Let’s take an example: solve the inequality

$x^5+3x^4-23 x^3-51 x^2+94 x+120\geq 0$

in the set of real numbers. The corresponding equation

$x^5+3x^4-23 x^3-51 x^2+94 x+120= 0$

is a very complicated quintic equation, and we know — thanks to Galois — that there is no solution formula for such equations. So, how to find the solutions? If we are not smart enough to solve this equation how could we solve the more complicated inequality? Maybe we should factorize our polynomial, but the coefficients look really awful — trial and error seems to be hopeless.

Don’t worry: there is a simple method how to find at least the rational roots of an equation with integer coefficients. Indeed, if $x=\frac{m}{n}$ is a rational solution of the above equation with some integers $m,n$ , where $n> 0$ and $m,n$ are coprime, then substitution into the equation gives

$m^5+3 m^4 n-23 m^3 n^2-51 m^2 n^3+ 94 m n^4+120 n^5=0.$

From this equation it is clear that $n$ divides $m$ , hence, by assumption, $n=1$ . This implies that every rational solution is an integer and $x=m$ divides $120$ . Bad luck that $120$ has a lot of divisors: $\pm 1$ , $\pm 2, \pm 3, \pm 4, \pm 5, \pm 6, \pm 8, \pm 10, \pm 12$ , $\pm 15$ , $\pm 20$ , $\pm 24$ , $\pm 30$ , $\pm 40$ , $\pm 60$ , $\pm 120$ . We have so many possibilities — this point only trial and error helps. After some minutes we’ll have the roots: $-5,-3,-1,2,4$ — we can stop here as a quintic polynomial cannot have more than five roots.

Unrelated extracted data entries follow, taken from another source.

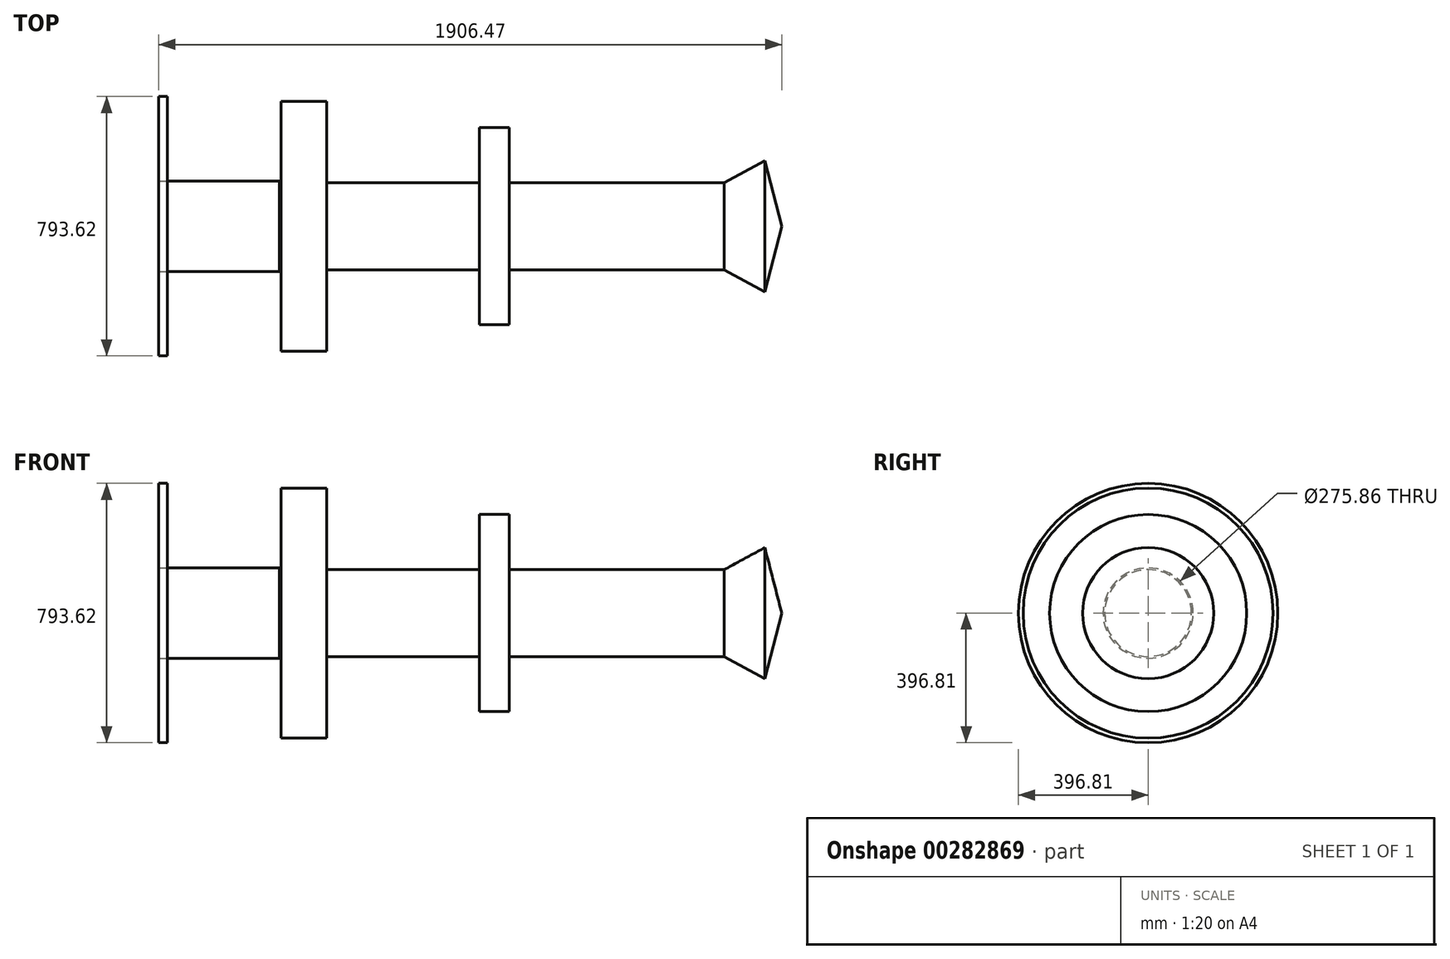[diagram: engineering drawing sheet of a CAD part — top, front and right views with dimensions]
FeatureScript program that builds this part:
annotation { "Feature Type Name" : "Feature", "Feature Type Description" : "" }
export const myFeature = defineFeature(function(context is Context, id is Id, definition is map)
    precondition{}
    {
        {
            var Q0;
            Q0=qCreatedBy(makeId("Front.planeOp"),FACE);
            var sketch = newSketch(context, id + "F0", { "sketchPlane" : qUnion([Q0])});
            skLineSegment(sketch, "E0", {"start": v(-607.98, 0) * mm, "end": v(-607.98, 382.55) * mm});
            skLineSegment(sketch, "E1", {"start": v(-607.98, 382.55) * mm, "end": v(-467.33, 382.55) * mm});
            skLineSegment(sketch, "E2", {"start": v(-467.33, 382.55) * mm, "end": v(-467.33, 132.9) * mm});
            skLineSegment(sketch, "E3", {"start": v(-467.33, 132.9) * mm, "end": v(0, 132.9) * mm});
            skLineSegment(sketch, "E4", {"start": v(0, 132.9) * mm, "end": v(0, 301.67) * mm});
            skLineSegment(sketch, "E5", {"start": v(0, 301.67) * mm, "end": v(91.76, 301.67) * mm});
            skLineSegment(sketch, "E6", {"start": v(91.76, 301.67) * mm, "end": v(91.76, 132.9) * mm});
            skLineSegment(sketch, "E7", {"start": v(91.76, 132.9) * mm, "end": v(749.3, 132.9) * mm});
            skLineSegment(sketch, "E8", {"start": v(-607.98, 0) * mm, "end": v(925.1, 0) * mm});
            skLineSegment(sketch, "E9", {"start": v(925.1, 0) * mm, "end": v(873.5, 200.67) * mm});
            skLineSegment(sketch, "E10", {"start": v(873.5, 200.67) * mm, "end": v(749.3, 132.9) * mm});
            skSolve(sketch);
        }
        {
            var Q0;
            Q0=makeQuery(id+"F0.imprint","IMPRINT",FACE,{"disambiguationData":[TD([[makeQuery(id+"F0.imprint","IMPRINT",EDGE,{"derivedFrom":sQuery(id+"F0.wireOp",EDGE,"E0")}),-1.0]])]});
            var Q1;
            Q1=sQuery(id+"F0.wireOp",EDGE,"E8");
            revolve(context, id + "F1", {"entities" : qUnion([Q0]), "axis" : qUnion([Q1]), "revolveType" : RevolveType.FULL});
        }
        {
            var Q0;
            Q0=makeQuery(id+"F1.opRevolve","SWEPT_FACE",FACE,{"disambiguationData":[OSD([sQuery(id+"F0.wireOp",EDGE,"E0")])]});
            var sketch = newSketch(context, id + "F2", { "sketchPlane" : qUnion([Q0])});
            skCircle(sketch, "E11", {"center": v(0, 0) * mm, "radius": 137.93 * mm});
            skSolve(sketch);
        }
        {
            var Q0;
            Q0=makeQuery(id+"F2.imprint","IMPRINT",FACE,{"disambiguationData":[TD([[makeQuery(id+"F2.imprint","IMPRINT",EDGE,{"derivedFrom":sQuery(id+"F2.wireOp",EDGE,"E11")}),1.0]])]});
            extrude(context, id + "F3", {"entities" : qUnion([Q0]), "depth" : 347.98 * mm, "hasSecondDirection" : true, "secondDirectionOppositeDirection" : false, "secondDirectionDepth" : 5.08 * mm});
        }
        {
            var Q0;
            Q0=makeQuery(id+"F3.opExtrude","CAP_FACE",FACE,{"disambiguationData":[OSD([sQuery(id+"F2.wireOp",EDGE,"E11")])],"isStart":false});
            var sketch = newSketch(context, id + "F4", { "sketchPlane" : qUnion([Q0])});
            skCircle(sketch, "E12", {"center": v(0, 0) * mm, "radius": 396.8 * mm});
            skSolve(sketch);
        }
        {
            var Q0;
            Q0=makeQuery(id+"F4.imprint","IMPRINT",FACE,{"disambiguationData":[TD([[makeQuery(id+"F4.imprint","IMPRINT",EDGE,{"derivedFrom":sQuery(id+"F4.wireOp",EDGE,"E12")}),1.0]])]});
            extrude(context, id + "F5", {"entities" : qUnion([Q0]), "depth" : 25.4 * mm});
        }
    });
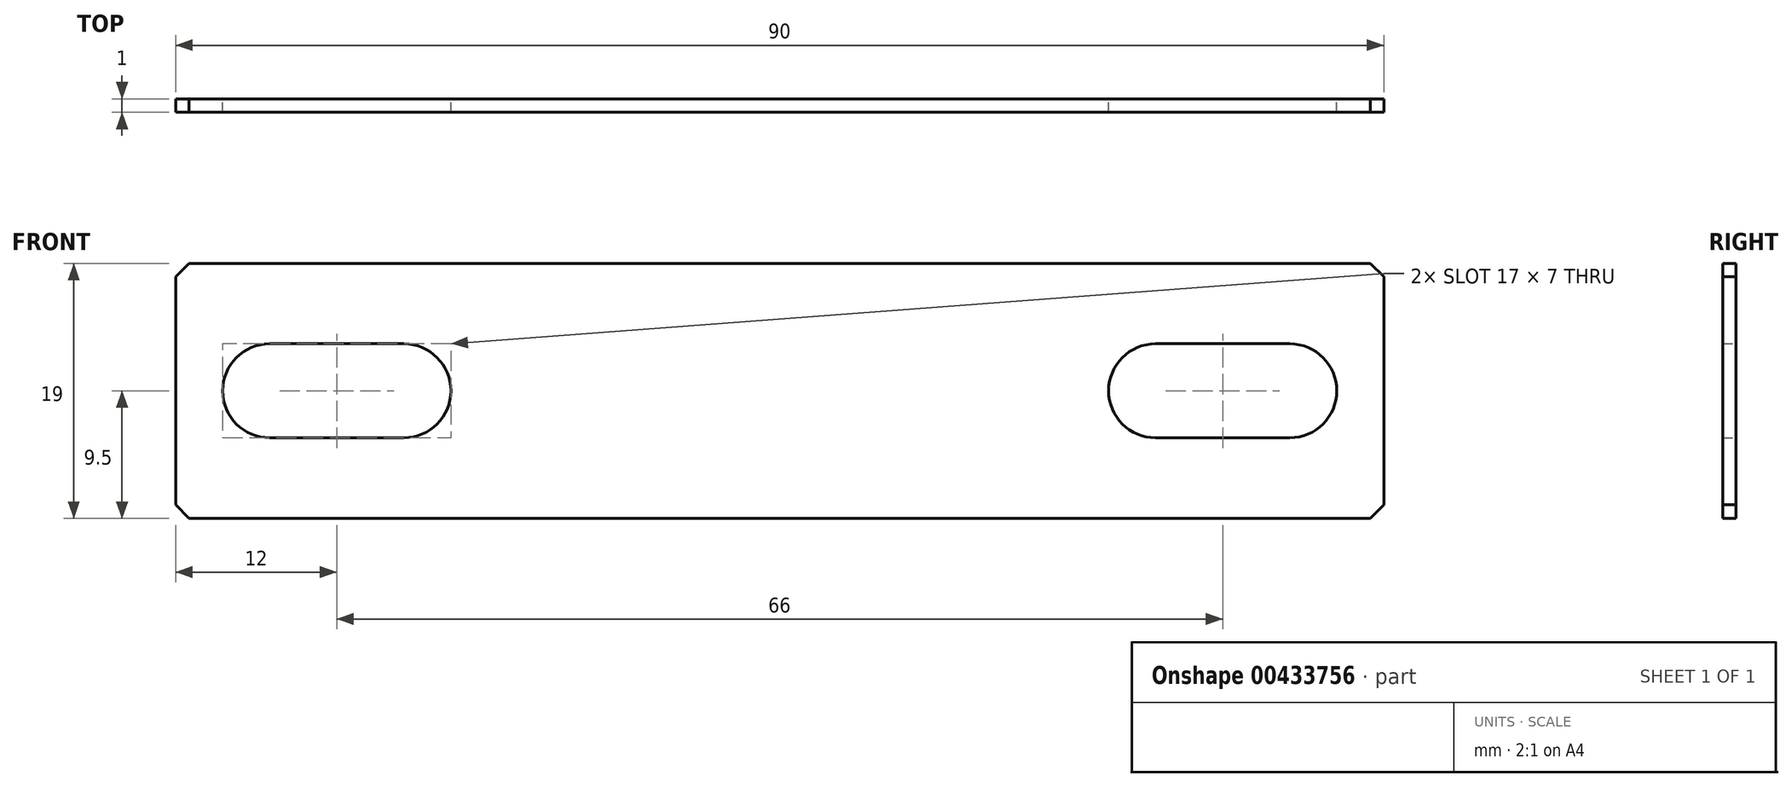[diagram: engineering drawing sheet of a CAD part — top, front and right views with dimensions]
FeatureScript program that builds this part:
annotation { "Feature Type Name" : "Feature", "Feature Type Description" : "" }
export const myFeature = defineFeature(function(context is Context, id is Id, definition is map)
    precondition{}
    {
        {
            var Q0;
            Q0=qCreatedBy(makeId("Front.planeOp"),FACE);
            var sketch = newSketch(context, id + "F0", { "sketchPlane" : qUnion([Q0])});
            skLineSegment(sketch, "E0", {"start": v(0, 0) * mm, "end": v(0, 19) * mm});
            skLineSegment(sketch, "E1", {"start": v(0, 0) * mm, "end": v(90, 0) * mm});
            skLineSegment(sketch, "E2.0", {"start": v(90, 0) * mm, "end": v(90, 19) * mm});
            skLineSegment(sketch, "E3.0", {"start": v(0, 19) * mm, "end": v(90, 19) * mm});
            skLineSegment(sketch, "E4.0", {"start": v(7, 6) * mm, "end": v(17, 6) * mm});
            skLineSegment(sketch, "E5.0", {"start": v(7, 13) * mm, "end": v(17, 13) * mm});
            skArc(sketch, "E6", {"start": v(83, 6) * mm, "mid": v(86.5, 9.5) * mm, "end": v(83, 13) * mm});
            skArc(sketch, "E7.MirrorCS", {"start": v(73, 6) * mm, "mid": v(69.5, 9.5) * mm, "end": v(73, 13) * mm});
            skLineSegment(sketch, "E8.trimOffspring", {"start": v(73, 13) * mm, "end": v(83, 13) * mm});
            skLineSegment(sketch, "E9.trimOffspring", {"start": v(73, 6) * mm, "end": v(83, 6) * mm});
            skArc(sketch, "E10.MirrorCS", {"start": v(17, 6) * mm, "mid": v(20.5, 9.5) * mm, "end": v(17, 13) * mm});
            skLineSegment(sketch, "E11.MirrorCS", {"start": v(17, 13) * mm, "end": v(7, 13) * mm});
            skLineSegment(sketch, "E12.MirrorCS", {"start": v(17, 6) * mm, "end": v(7, 6) * mm});
            skArc(sketch, "E13.MirrorCS", {"start": v(7, 6) * mm, "mid": v(3.5, 9.5) * mm, "end": v(7, 13) * mm});
            skSolve(sketch);
        }
        {
            var Q0;
            Q0 = qSketchRegion(id + "F0", true);
            extrude(context, id + "F1", {"entities" : qUnion([Q0]), "depth" : 1 * mm});
        }
        {
            var Q0;
            Q0=makeQuery(id+"F1.opExtrude","SWEPT_EDGE",EDGE,{"disambiguationData":[OSD([sQuery(id+"F0.wireOp",EDGE,"E2.0"),sQuery(id+"F0.wireOp",EDGE,"E3.0")])]});
            chamfer(context, id + "F2", {"entities" : qUnion([Q0]), "width" : 1 * mm, "tangentPropagation" : true});
        }
        {
            var Q0;
            Q0=makeQuery(id+"F1.opExtrude","SWEPT_EDGE",EDGE,{"disambiguationData":[OSD([sQuery(id+"F0.wireOp",EDGE,"E1"),sQuery(id+"F0.wireOp",EDGE,"E2.0")])]});
            chamfer(context, id + "F3", {"entities" : qUnion([Q0]), "width" : 1 * mm, "tangentPropagation" : true});
        }
        {
            var Q0;
            Q0=makeQuery(id+"F1.opExtrude","SWEPT_EDGE",EDGE,{"disambiguationData":[OSD([sQuery(id+"F0.wireOp",EDGE,"E0"),sQuery(id+"F0.wireOp",EDGE,"E3.0")])]});
            chamfer(context, id + "F4", {"entities" : qUnion([Q0]), "width" : 1 * mm, "tangentPropagation" : true});
        }
        {
            var Q0;
            Q0=makeQuery(id+"F1.opExtrude","SWEPT_EDGE",EDGE,{"disambiguationData":[OSD([sQuery(id+"F0.wireOp",EDGE,"E0"),sQuery(id+"F0.wireOp",EDGE,"E1")])]});
            chamfer(context, id + "F5", {"entities" : qUnion([Q0]), "width" : 1 * mm, "tangentPropagation" : true});
        }
    });
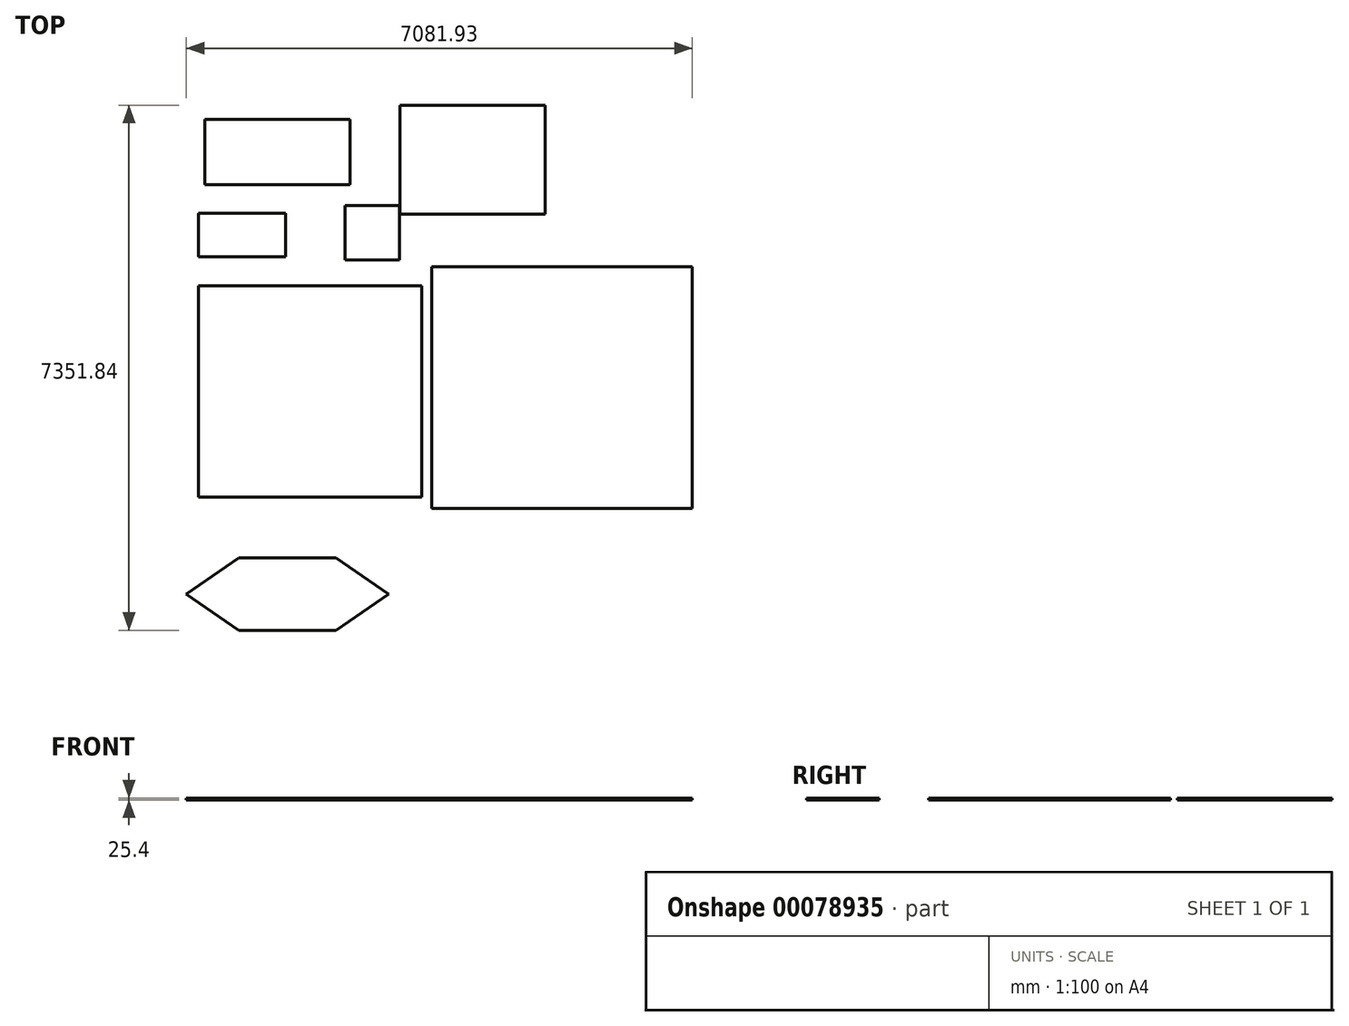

Now we have the desired factorization and our inequality has the form:

$x^5+3x^4-23 x^3-51 x^2+94 x+120=(x+5)(x+3)(x+1)(x-2)(x-4)\geq 0.$

How to solve this inequality? We have a product of five factors which is positive if and only if an even number of the factors is negative: zero, two, or four. But there is a simpler way to find out the solutions: between two consecutive roots our polynomial does not change its sign, hence we can take some test values between any two consecutive roots to find those intervals where the graph is above the $x$ -axis: the values $-6, -4, -2, 0, 3,5$ do well, as the following figure shows:

We can see that the solutions are: $-5\leq x\leq -3$ , or $-1\leq x\leq 2$ , or $x\geq 4$ .

So, the method works! Nevertheless, don’t expect miracles: in more complicated situations it can be really hard to find the solutions of the equation itself — but don’t give it up: proper investment brings profit.